Māngere residents hit by Auckland’s devastating floods are in limbo waiting for an update on their homes.

Tuakana Tauiti is currently staying in a hotel while he waits for the word when he can move back into his Kāinga Ora property in Pito Place, which was yellow stickered during the floods.

The sticker on the front door says the property has damage to its electrics, flooring and wall linings. It means he has restricted access to the place he and his family have called home for the past 39 years.

Tauiti has a prosthetic leg and had to leave the property in the middle of the night at the height of the flooding on January 27 with his partner and four grandchildren.

“By the time we got out of the house the water was up to my neck.”

Tauiti said everything from beds and household appliances to precious family photos were all destroyed in the flood.

Residents in Ventura St have been cleaning up this week, dumping their belongings destroyed in last Friday’s flooding. Photo: Iain Mcgregor /Stuff

He was uninsured and has been returning to his home every day since trying to salvage what he can.

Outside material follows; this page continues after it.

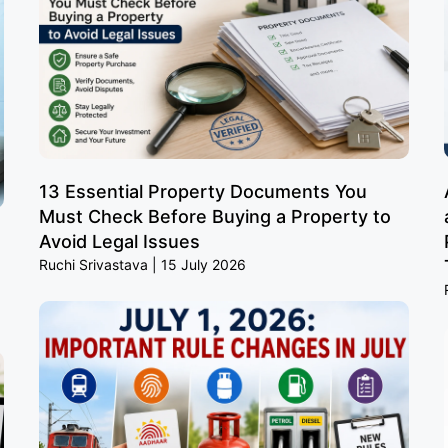
13 Essential Property Documents You
Must Check Before Buying a Property to
Avoid Legal Issues
Ruchi Srivastava
15 July 2026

Tauiti said he’d been in touch with Kāinga Ora and was now just waiting to hear when he could return.

Fellow Pito Place resident Teina Tutai said she had to put everything she was able to salvage in storage.

She estimated she had lost $80,000 in appliances and household items.

Tutai said she had been told by Kāinga Ora that it could be up to two months before she could move in again.

“I just want to get on with my life,” she said.

However, she said she was aware of the pressure on the state housing agency as it responded to thousands of its affected tenants.

The yellow sticker on the front of a Pito Place home outlining the damage to the property caused by the flooding on January 27. Photo: Stephen Forbes / Stuff

Kāinga Ora deputy chief executive for Auckland and Northland Caroline Butterworth said 530 of its properties across the region were damaged in the flooding on January 27.

That included 137 yellow stickered and four red stickered homes.

“Because of the number of homes throughout Auckland that have been damaged by the floods, we need to prioritise repairs based on both the damage to the home and needs of the whānau,” she said.

“We are working hard to repair affected homes and we will get to everyone whose home has been damaged by flooding.”

Butterworth said at this stage Kāinga Ora didn’t have a total cost for the damage to its properties.

“There are still a large number of detailed assessments to do so it is too early to estimate the cost of damage, but it will be fairly substantial, given the number of homes impacted.”

She was keen to reassure affected tenants that if their properties couldn’t be repaired, they would get another property.

“Given the extent of damage, it makes sense to move families to a newly vacated or newly built home, rather than make them wait for their current home to be repaired.”